## TASK DESCRIPTION
Print the line containing "Manufacturer‘s Name : Planet Technology Corp." and every line after it exactly as written, through the end of the records.

## PROVIDED RECORDS
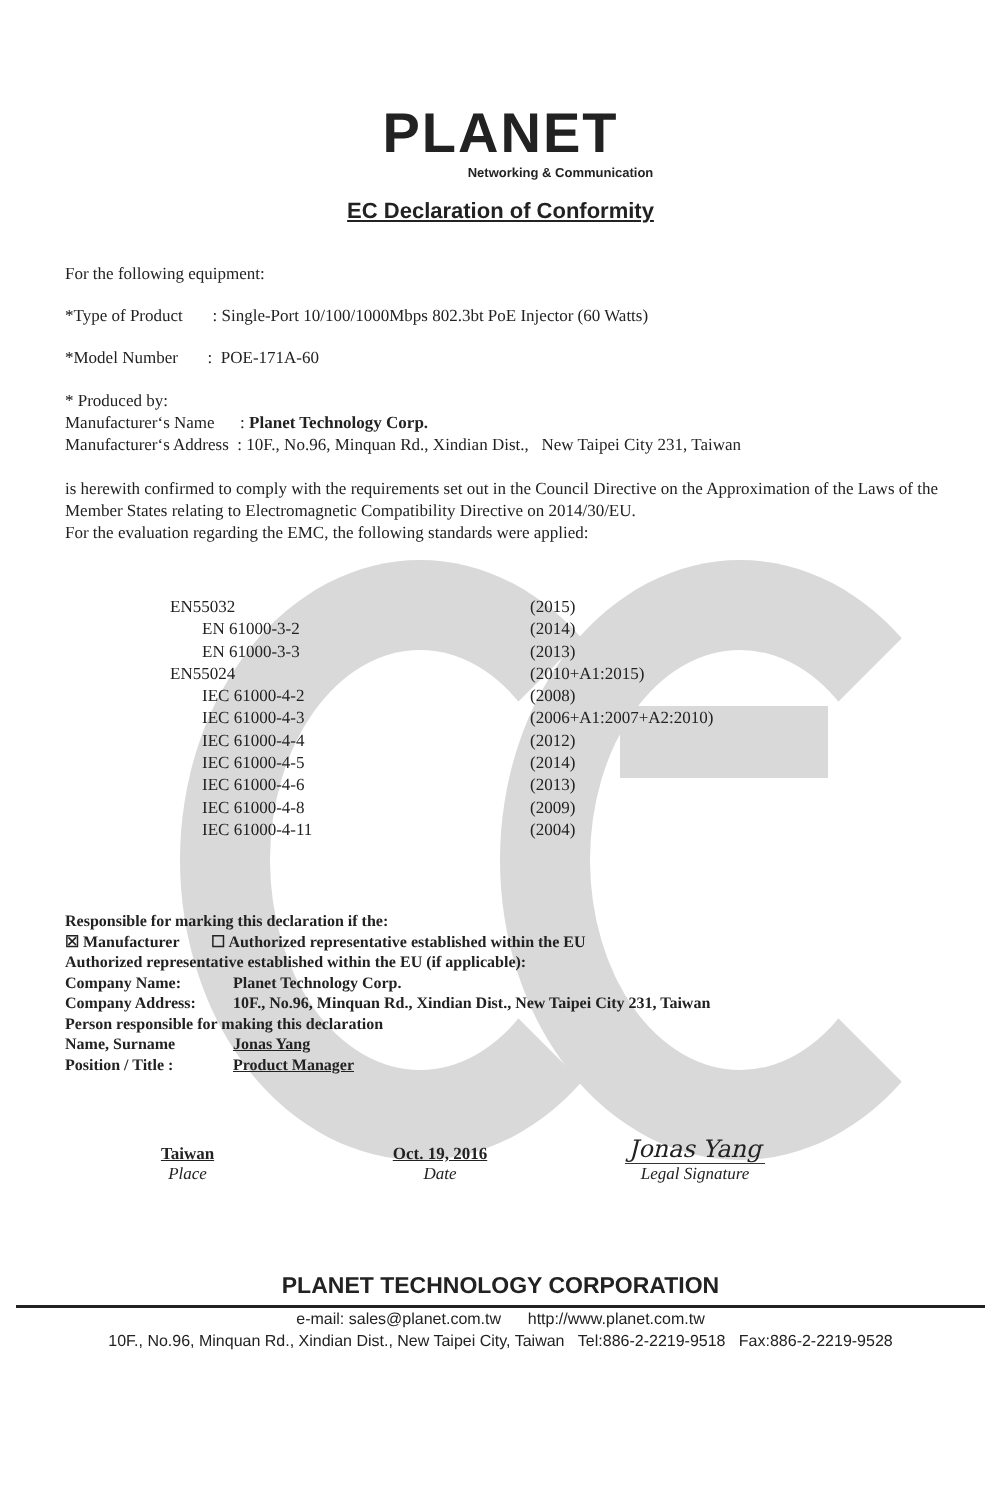PLANET
Networking & Communication
EC Declaration of Conformity
For the following equipment:
*Type of Product : Single-Port 10/100/1000Mbps 802.3bt PoE Injector (60 Watts)
*Model Number : POE-171A-60
* Produced by:
Manufacturer‘s Name : Planet Technology Corp.
Manufacturer‘s Address : 10F., No.96, Minquan Rd., Xindian Dist., New Taipei City 231, Taiwan
is herewith confirmed to comply with the requirements set out in the Council Directive on the Approximation of the Laws of the Member States relating to Electromagnetic Compatibility Directive on 2014/30/EU.
For the evaluation regarding the EMC, the following standards were applied:
| EN55032 | (2015) |
| EN 61000-3-2 | (2014) |
| EN 61000-3-3 | (2013) |
| EN55024 | (2010+A1:2015) |
| IEC 61000-4-2 | (2008) |
| IEC 61000-4-3 | (2006+A1:2007+A2:2010) |
| IEC 61000-4-4 | (2012) |
| IEC 61000-4-5 | (2014) |
| IEC 61000-4-6 | (2013) |
| IEC 61000-4-8 | (2009) |
| IEC 61000-4-11 | (2004) |
Responsible for marking this declaration if the:
☒ Manufacturer ☐ Authorized representative established within the EU
Authorized representative established within the EU (if applicable):
| Company Name: | Planet Technology Corp. |
| Company Address: | 10F., No.96, Minquan Rd., Xindian Dist., New Taipei City 231, Taiwan |
| Person responsible for making this declaration | |
| Name, Surname | Jonas Yang |
| Position / Title : | Product Manager |
| Taiwan | Oct. 19, 2016 | Jonas Yang |
| Place | Date | Legal Signature |
PLANET TECHNOLOGY CORPORATION
e-mail: sales@planet.com.tw http://www.planet.com.tw
10F., No.96, Minquan Rd., Xindian Dist., New Taipei City, Taiwan Tel:886-2-2219-9518 Fax:886-2-2219-9528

## REPLY TO THE TASK
Manufacturer‘s Name : Planet Technology Corp.
Manufacturer‘s Address : 10F., No.96, Minquan Rd., Xindian Dist., New Taipei City 231, Taiwan
is herewith confirmed to comply with the requirements set out in the Council Directive on the Approximation of the Laws of the Member States relating to Electromagnetic Compatibility Directive on 2014/30/EU.
For the evaluation regarding the EMC, the following standards were applied:
| EN55032 | (2015) |
| EN 61000-3-2 | (2014) |
| EN 61000-3-3 | (2013) |
| EN55024 | (2010+A1:2015) |
| IEC 61000-4-2 | (2008) |
| IEC 61000-4-3 | (2006+A1:2007+A2:2010) |
| IEC 61000-4-4 | (2012) |
| IEC 61000-4-5 | (2014) |
| IEC 61000-4-6 | (2013) |
| IEC 61000-4-8 | (2009) |
| IEC 61000-4-11 | (2004) |
Responsible for marking this declaration if the:
☒ Manufacturer ☐ Authorized representative established within the EU
Authorized representative established within the EU (if applicable):
| Company Name: | Planet Technology Corp. |
| Company Address: | 10F., No.96, Minquan Rd., Xindian Dist., New Taipei City 231, Taiwan |
| Person responsible for making this declaration | |
| Name, Surname | Jonas Yang |
| Position / Title : | Product Manager |
| Taiwan | Oct. 19, 2016 | Jonas Yang |
| Place | Date | Legal Signature |
PLANET TECHNOLOGY CORPORATION
e-mail: sales@planet.com.tw http://www.planet.com.tw
10F., No.96, Minquan Rd., Xindian Dist., New Taipei City, Taiwan Tel:886-2-2219-9518 Fax:886-2-2219-9528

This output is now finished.